Fata Morgana est un phénomène exceptionnel qui donne à voir une image ambiguë et déformée à la surface de la mer ou de l’océan.  Celle-ci renvoie au régime d’apparition du visible et de l’œuvre d’art, appelant à un renouvellement du regard. A partir de cette métaphore, Béatrice Gross, commissaire accompagnée de l’artiste Katinka Bock, construisent un projet pluridisciplinaire inédit sous la forme d’un festival et d’une exposition autour d’une trentaine d’artistes invités. Performances, films, chorégraphies, déambulation sous les étoiles, écoute des oiseaux, interagissent au sein du Jeu de Paume et à ses abords immédiats pour dessiner un paysage mouvant, sensible et stimulant, parfois déroutant mais. Béatrice Gross revient sur la genèse de l’invitation de Quentin Bajac et le défi de l’accompagnement de la création en train de se faire, une des missions du Jeu de Paume.

 

La genèse de Fata Morgana et le choix du titre

Plus qu’une approche théorique, il s’agit d’une réflexion critique et poétique sur la nature de l’image qui propose une expérience : l’expérience de l’appréhension d’œuvres photographiques et filmiques mais aussi d’œuvres qui ne présentent pas d’images en tant que telles tout en étant fondées sur une source d’images absentes ou invisibles.

Fata Morgana est une métaphore pour nous. Ce mirage complexe a lieu au-dessus de l’eau et fait apparaître comme en élévation une image qui est le reflet d’un objet situé en-deçà de la ligne d’horizon, un objet que l’on ne peut pas voir. Cette image déformée est aussi le seul point d’accès, privilégié, spectaculaire et intrigant à un objet inaccessible autrement. Une source de connaissance donc d’un objet invisible.  Nous nous sommes intéressées à cette nécessaire présence de l’invisible dans le visible, de la métaphysique dans la physique, de la cognition dans la perception. Avec cette métaphore il ne s’agissait pas tant d’insister sur la notion de trompe l’œil, de leurre ou d’apparition fantomatique que sur l’occasion renouvelée de l’apprentissage d’un regard. Nous avons dès lors choisi des images qui viennent se projeter concrètement dans l’espace et d’autres qui ne font que les évoquer par la suggestion d’images mentales.

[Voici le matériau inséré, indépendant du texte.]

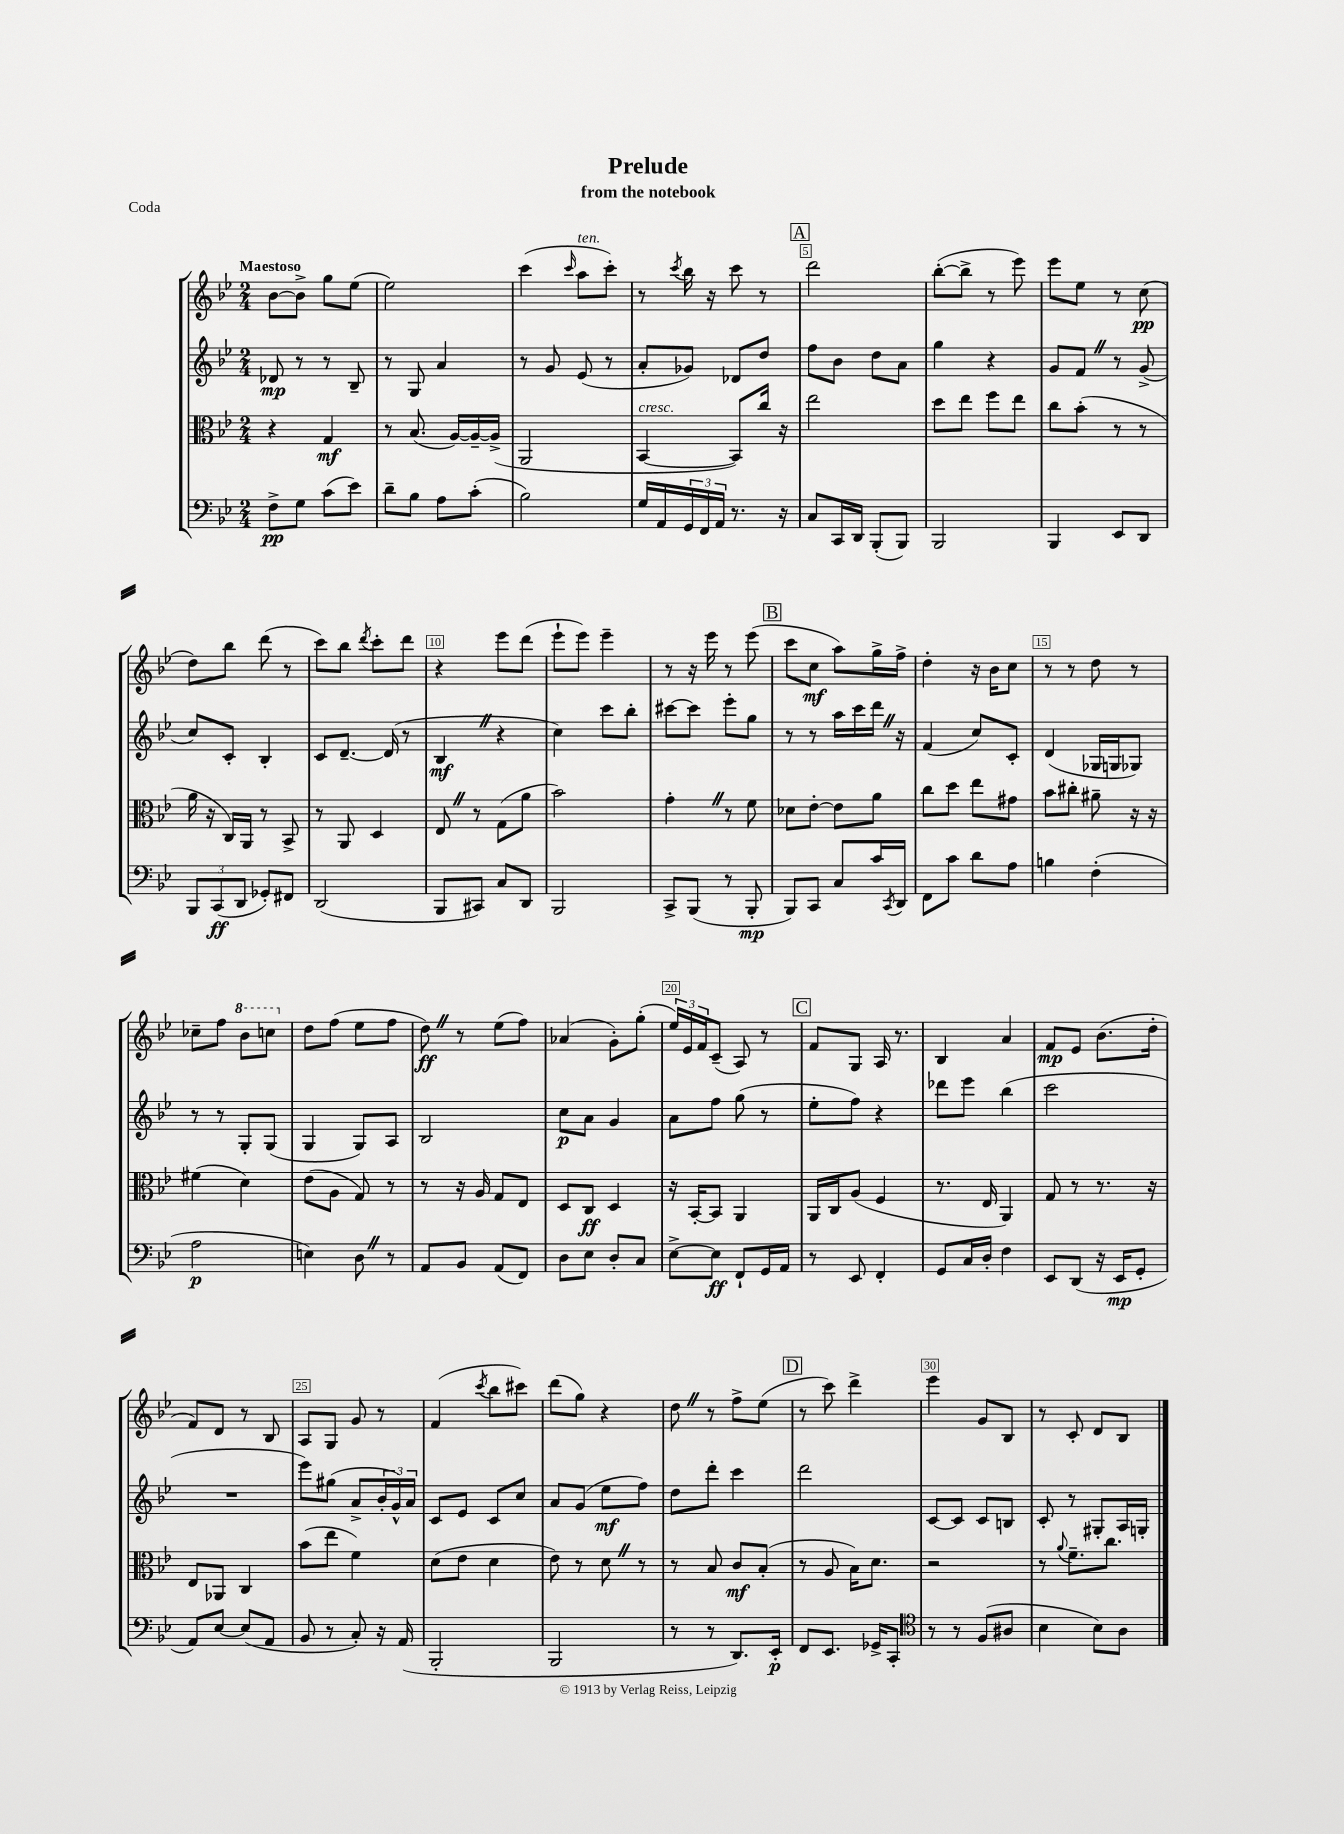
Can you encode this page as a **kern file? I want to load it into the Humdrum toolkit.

**kern	**kern	**kern	**kern
*staff4	*staff3	*staff2	*staff1
*clefF4	*clefC3	*clefG2	*clefG2
*k[b-e-]	*k[b-e-]	*k[b-e-]	*k[b-e-]
*M2/4	*M2/4	*M2/4	*M2/4
8F^	4r	8d-	[8b-
8G	.	8r	8b-^]
(8c	4G	8r	8gg
8e-)	.	8B-~	(8ee-
=	=	=	=
8d~	8r	8r	2ee-)
8B-	(8.B-	8G	.
8A	.	4a	.
.	[16A)	.	.
(8c'	16A~_	.	.
.	(16A^]	.	.
=	=	=	=
2B-)	2AA	8r	(4ccc
.	.	8g	.
.	.	.	16qqccc
.	.	(8e-	8aa
.	.	8r	8ccc')
=	=	=	=
16G	[4BB-	8a'	8r
16AA	.	.	.
.	.	.	8qccc
24GG	.	8g-)	16bb-
24FF	.	.	.
.	.	.	16r
24AA	.	.	.
8.r	8BB-])	8d-	8ccc
.	16cc	8dd	8r
16r	16r	.	.
=	=	=	=
8C	2ee-	8ff	2ddd
16CC	.	8b-	.
16DD	.	.	.
(8BBB-'	.	8dd	.
8BBB-)	.	8a	.
=	=	=	=
2BBB-	8dd	4gg	([8bb-'
.	8ee-	.	8bb-^]
.	8ff	4r	8r
.	8ee-	.	8eee-)
=	=	=	=
4BBB-	8cc	8g	8eee-
.	(8b-'	8f	8ee-
8EE-	8r	8r	8r
8DD	8r	(8g^	(8cc
=	=	=	=
12BBB-	16a	8cc)	8dd)
.	16r	.	.
(12CC	.	.	.
.	16C)	8c'	8bb-
12DD	.	.	.
.	16AA	.	.
8GG-')	8r	4B-'	(8ddd
8FF#	8BB-^	.	8r
=	=	=	=
(2DD	8r	8c	8ccc)
.	8AA	[8.d~	8bb-
.	.	.	8qddd
.	4D	.	8ccc'
.	.	(16d]	.
.	.	8r	8ddd
=	=	=	=
8BBB-	8E-	4B-	4r
8CC#)	8r	.	.
8C	(8G	4r	8eee-
8DD	8a	.	(8ddd
=	=	=	=
2BBB-	2b-)	4cc)	8eee-`
.	.	.	8eee-)
.	.	8ccc	4eee-~
.	.	8bb-'	.
=	=	=	=
8CC^	4g'	[8ccc#	8r
(8BBB-	.	8ccc#]	16r
.	.	.	16eee-
8r	8r	8eee-'	8r
8BBB-'	8f	8gg	(8eee-
=	=	=	=
8BBB-)	8d-	8r	8ccc
8CC	[8e-'	8r	8cc
8C	8e-]	16aa	8aa)
.	.	16ccc	.
16c	8a	16ddd	16gg^
8qCC	.	.	.
16DD	.	16r	16ff^
=	=	=	=
8FF	8cc	(4f	4dd'
8c	8dd	.	.
8d	8ee-	8cc)	16r
.	.	.	16b-
8A	8g#	8c'	8cc
=	=	=	=
4B	8b-	(4d	8r
.	8cc#'	.	8r
(4F'	8a#~	16G-	8dd
.	.	16G	.
.	16r	8G-)	8r
.	16r	.	.
=	=	=	=
2A	(4f#	8r	8cc-~
.	.	8r	8ff
.	4d)	8G'	8bb-
.	.	(8G	8ccc
=	=	=	=
4E)	(8e-	4G	8dd
.	8A	.	(8ff
8D	8G)	8G)	8ee-
8r	8r	8A	8ff
=	=	=	=
8AA	8r	2B-	8dd)
8BB-	16r	.	8r
.	16A	.	.
(8AA	8G	.	(8ee-
8FF)	8E-	.	8ff)
=	=	=	=
8D	8D	8cc	(4a-
8E-	8C	8a	.
8D'	4D	4g	8g')
8C	.	.	(8gg'
=	=	=	=
[8E-^	16r	8a	24ee-)
.	.	.	24e-
.	[16BB-'	.	.
.	.	.	24f
8E-]	8BB-]	8ff	(8c~
8FF`	4AA	(8gg	8A)
16GG	.	8r	8r
16AA	.	.	.
=	=	=	=
8r	16AA	8ee-'	8f
.	16C	.	.
8EE-	(8A	8ff)	8G
4FF'	4F	4r	16A
.	.	.	8.r
=	=	=	=
8GG	8.r	8ddd-	4B-
16C	.	8eee-	.
16D'	16E-	.	.
4F	4AA)	(4bb-	4a
=	=	=	=
8EE-	8G	2ccc	8f
(8DD	8r	.	8e-
16r	8.r	.	(8.b-
16EE-	.	.	.
8GG'	.	.	.
.	16r	.	16dd'
=	=	=	=
8AA)	8E-	2r	8f)
[8E-	8AA-	.	8d
(8E-]	4C	.	8r
8AA	.	.	8B-
=	=	=	=
8BB-	(8b-	8eee-)	8A
8r	8ee-	(8gg#	8G
8C')	4f)	8a^	8g
16r	.	24b-'	8r
.	.	24g^^)	.
(16AA	.	.	.
.	.	24a	.
=	=	=	=
2BBB-'	(8d	8c	(4f
.	8e-	8e-	.
.	.	.	8qccc
.	4d	8c	8bb-
.	.	8cc	8ccc#)
=	=	=	=
2BBB-	8e-)	8a	(8ddd
.	8r	(8g	8gg)
.	8d	8ee-	4r
.	8r	8ff)	.
=	=	=	=
8r	8r	8dd	8dd
8r	8B-	8ddd'	8r
8.DD)	8c	4ccc	8ff^
.	(8B-'	.	(8ee-
16EE-'	.	.	.
=	=	=	=
8FF	8r	2ddd	8r
8.EE-	8A	.	8ccc)
.	16B-)	.	4ddd^
16GG-^	8.d	.	.
8CC'	.	.	.
=	=	=	=
*clefC4	*	*	*
8r	2r	[8c	4eee-
8r	.	8c]	.
(8F	.	8c	8g
8A#	.	8B	8B-
=	=	=	=
4B-	8r	8c'	8r
.	8qqa	.	.
.	8.f~	8r	8c'
8B-)	.	8G#'	8d
.	8.cc	.	.
8A	.	16A	8B-
.	.	16G'	.
==	==	==	==
*-	*-	*-	*-
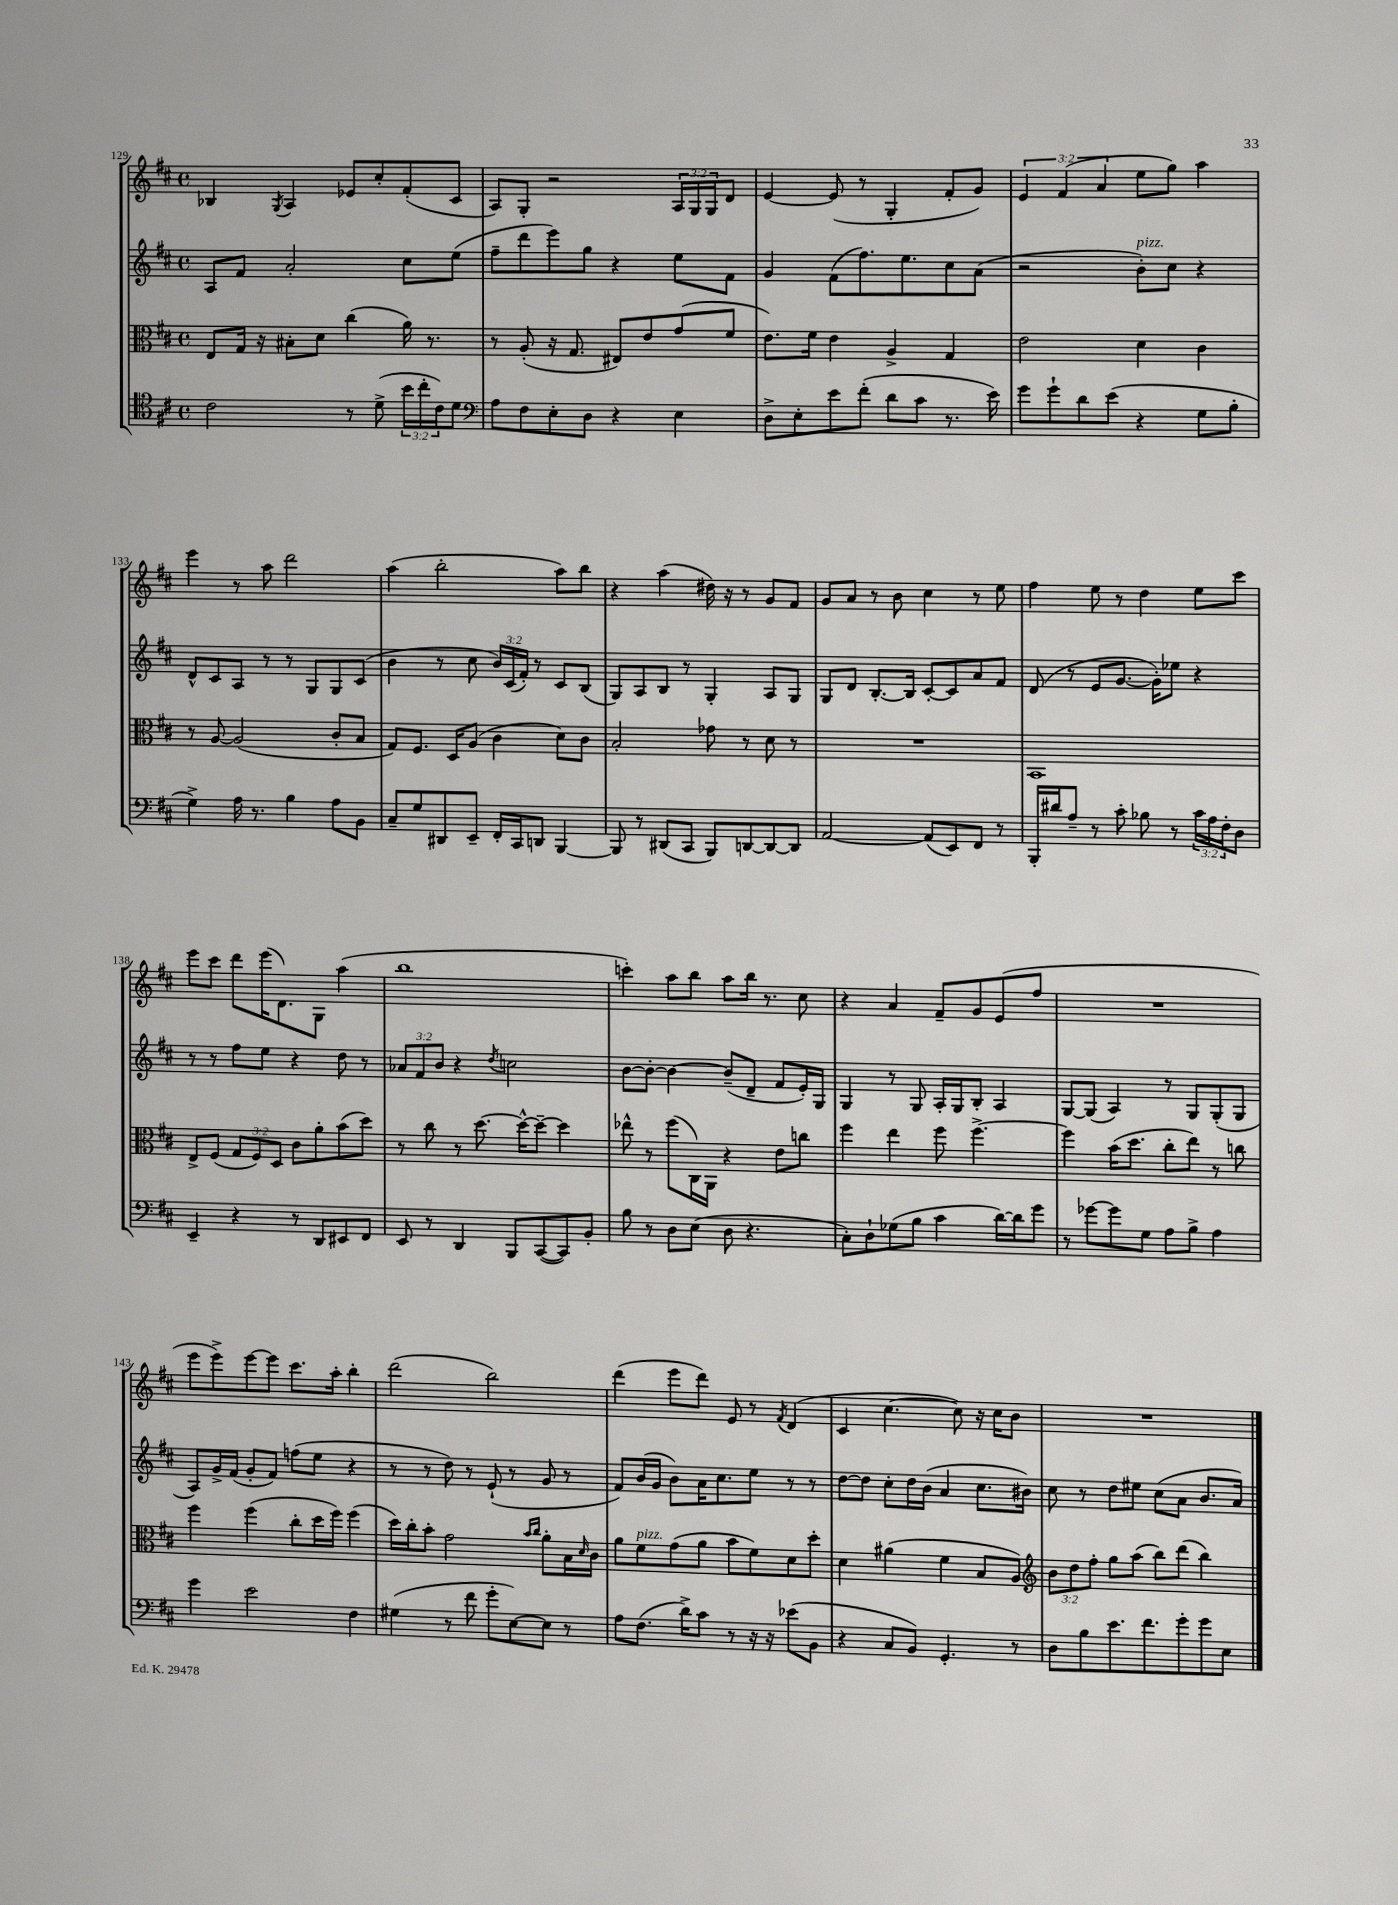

Le point de départ du parcours avec Rachel Harrison

Nous commençons par l’exemple d’un rapport fort à l’image avec cette série de Rachel Harrison -figure tutélaire pour nous-, que l’on connaît plutôt pour son travail de sculpture et d’installation. Perth Amboy documente un phénomène de croyance presque fanatique dans le pouvoir de l’image. La Vierge serait apparue sur une fenêtre de la banlieue ouvrière du New Jersey entraînant une sorte de pèlerinage contemporain. Des croyants, venus sur place et ayant pu pénétrer dans la maison éprouvent le besoin de se confronter physiquement à l’image miraculeuse. Dès cette première série nous indiquons ce qui va suivre : une relation intense de l’image contemporaine avec les réalités sensibles du monde et notre perception, dans une sorte de triangulation transformative. Le religieux, le mystique se retrouve peut-être dans cette sorte de croyance actuelle dans le pouvoir des images. Nous l’expérimentons tous avec les réseaux sociaux et la multiplication, le déluge même, d’images contemporaines. Sans nécessairement revenir aux corpus théoriques développés notamment par Walter Benjamin autour de la notion d’aura et de reproductibilité, il y a cette idée de la mise en danger, la mise en péril de l’épaisseur du réel sous une avalanche d’images. La métaphore optique et océanique renvoie aussi à cette liquidité de l’image, de ces flux, de ces courants et de notre capacité à nous en saisir.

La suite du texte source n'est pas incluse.